### EXERCISE GOAL
Report back every line below that carries the word "with".

### DATA BLOCK
◆ ◆ ◆ ◆
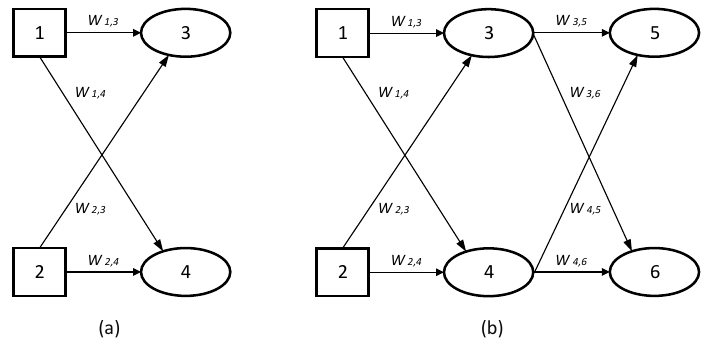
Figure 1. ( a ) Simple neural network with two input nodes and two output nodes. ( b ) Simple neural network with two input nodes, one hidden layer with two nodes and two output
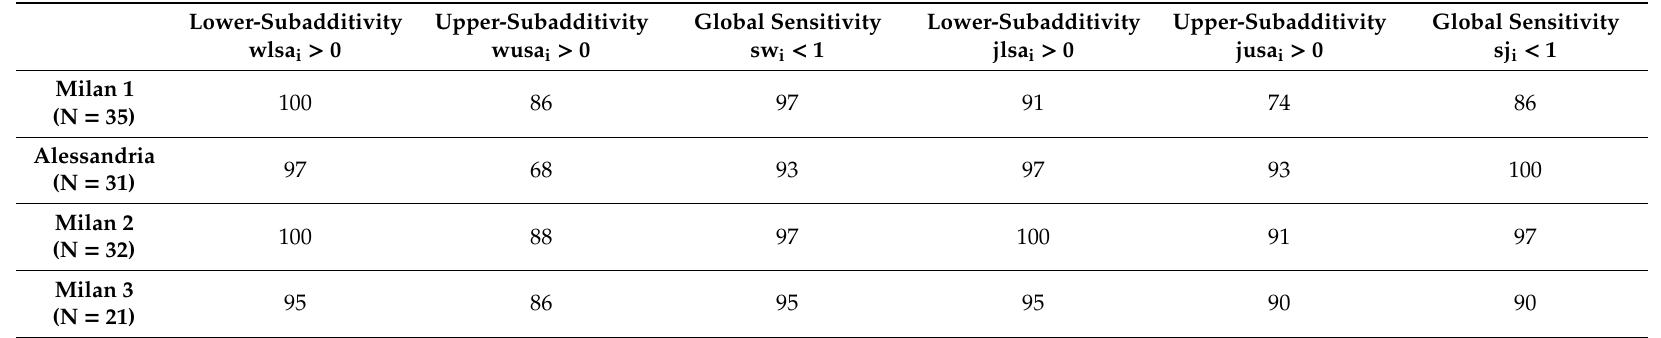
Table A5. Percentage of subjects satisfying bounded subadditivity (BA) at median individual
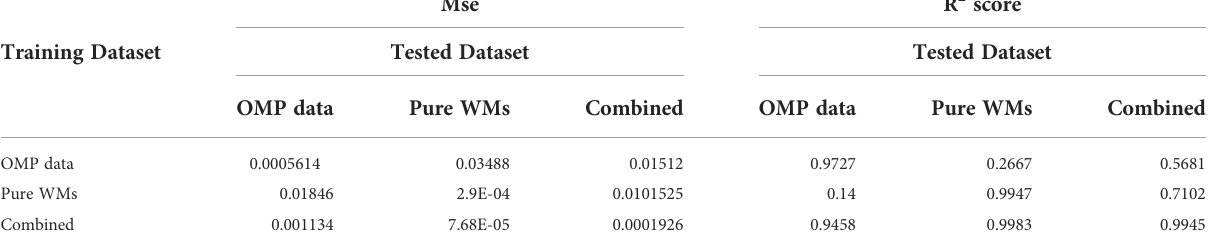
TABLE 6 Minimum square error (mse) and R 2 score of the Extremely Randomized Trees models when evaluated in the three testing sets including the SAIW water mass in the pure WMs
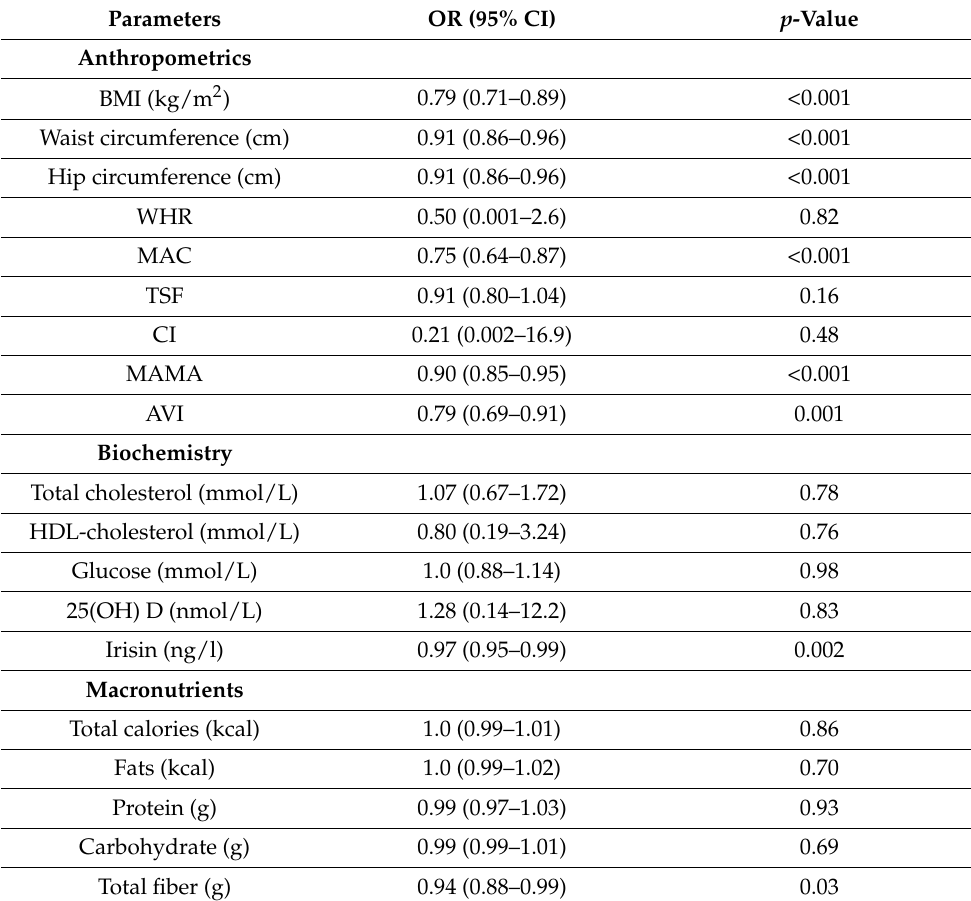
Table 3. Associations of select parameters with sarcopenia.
◆ ◆ ◆ ◆
### SOLUTION
Figure 1. ( a ) Simple neural network with two input nodes and two output nodes. ( b ) Simple neural network with two input nodes, one hidden layer with two nodes and two output
Table 3. Associations of select parameters with sarcopenia.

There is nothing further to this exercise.